His paws are still faltering, but they've been regaining their confidence just as his heart's is falling. He treads carefully across the plains, watching the sunrays spill around the dark expanse and wash them in gilded blood. His shadow stretches long behind him, a deep blue that cuts crevasses across the orange glow. He carefully avoids stepping on the emerging green if he can, but it doesn't hurt much if he ends up trampling some; the young grow soft beneath his worn pads. Even as afflicted with introspection as he is now, the dark eyes scan the bare horizons as continually as a lighthouse within some thrashing storm. Even when the lake and its fateful figure come within sight, within tenderest reach, the silent sirens don't cease.

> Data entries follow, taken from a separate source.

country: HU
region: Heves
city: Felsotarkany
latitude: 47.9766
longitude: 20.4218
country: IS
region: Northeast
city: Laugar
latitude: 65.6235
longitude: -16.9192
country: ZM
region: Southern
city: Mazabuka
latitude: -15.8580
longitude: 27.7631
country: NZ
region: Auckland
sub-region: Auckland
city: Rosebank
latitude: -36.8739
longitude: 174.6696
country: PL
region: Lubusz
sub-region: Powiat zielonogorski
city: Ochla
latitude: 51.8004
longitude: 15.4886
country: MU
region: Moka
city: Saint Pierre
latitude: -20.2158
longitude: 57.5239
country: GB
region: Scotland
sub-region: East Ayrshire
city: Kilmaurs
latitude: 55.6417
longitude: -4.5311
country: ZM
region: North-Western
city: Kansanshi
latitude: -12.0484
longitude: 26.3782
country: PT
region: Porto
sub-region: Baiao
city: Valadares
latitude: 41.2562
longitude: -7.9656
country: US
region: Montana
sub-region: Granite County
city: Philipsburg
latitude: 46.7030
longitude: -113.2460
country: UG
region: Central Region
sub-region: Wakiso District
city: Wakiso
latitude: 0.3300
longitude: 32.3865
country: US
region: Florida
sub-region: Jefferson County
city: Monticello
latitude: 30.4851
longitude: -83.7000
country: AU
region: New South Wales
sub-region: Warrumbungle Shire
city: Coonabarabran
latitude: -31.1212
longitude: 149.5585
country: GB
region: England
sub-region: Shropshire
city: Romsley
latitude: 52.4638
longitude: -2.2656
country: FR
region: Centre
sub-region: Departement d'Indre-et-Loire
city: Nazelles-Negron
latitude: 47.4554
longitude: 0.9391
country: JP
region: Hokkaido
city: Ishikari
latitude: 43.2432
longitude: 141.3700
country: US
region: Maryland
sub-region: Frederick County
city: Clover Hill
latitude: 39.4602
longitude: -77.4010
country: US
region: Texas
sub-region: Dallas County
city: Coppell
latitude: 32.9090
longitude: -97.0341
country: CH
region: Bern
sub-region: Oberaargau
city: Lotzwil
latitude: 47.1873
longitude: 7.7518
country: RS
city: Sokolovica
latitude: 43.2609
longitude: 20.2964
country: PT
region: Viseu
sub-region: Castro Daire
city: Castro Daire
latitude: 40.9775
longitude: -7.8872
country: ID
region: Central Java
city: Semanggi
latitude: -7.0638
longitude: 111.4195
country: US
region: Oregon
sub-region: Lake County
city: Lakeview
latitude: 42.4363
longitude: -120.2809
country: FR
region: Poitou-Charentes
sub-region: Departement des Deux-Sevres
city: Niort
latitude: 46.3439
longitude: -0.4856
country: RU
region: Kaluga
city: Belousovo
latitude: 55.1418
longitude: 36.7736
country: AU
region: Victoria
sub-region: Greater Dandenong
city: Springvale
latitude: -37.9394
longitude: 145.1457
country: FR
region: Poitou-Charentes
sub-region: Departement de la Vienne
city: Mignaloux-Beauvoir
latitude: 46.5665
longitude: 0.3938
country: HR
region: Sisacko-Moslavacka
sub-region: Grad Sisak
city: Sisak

Does he wish that she was the one? That her face, broad as it is alluring, would make him forget everything; that she'd be the beholder of such a weapon? The tom comes as wordlessly as ever, crouching into a seat before the Lupurca. She looms over him like some metalwrought statue of a great god looms over the devout: threatening or benevolent, they'd never know. He is not devout. Not to her, not to her with powerful breath in her lungs and steadfast flames in her gaze. He doesn't owe her anything, nor does she him (he hopes the thought brings her peace like it does him). Roman lifts his head, watches her. Would her thoughts betray her and sneak across her face without her permission? Or would they be chained down, every one of them, from the passions to the angsts to the joys? The unfamiliar tail curls around his paws again, all four. It paints him in a tidy little light of mere expectation, though it's still easy to spot the other characteristics he gives her: emotional weight in his steel-backed stare, anticipatory tension in his raised ears. Genuine acceptance in the silence permeating the thickened air. It's whatever she wants, whatever she needs from him at the moment, because what he's not willing to give she wouldn't ask for. (Not anymore, she's learned her lesson.) He watches her with steady, mute consent she's become accustomed to, that she's lost and found.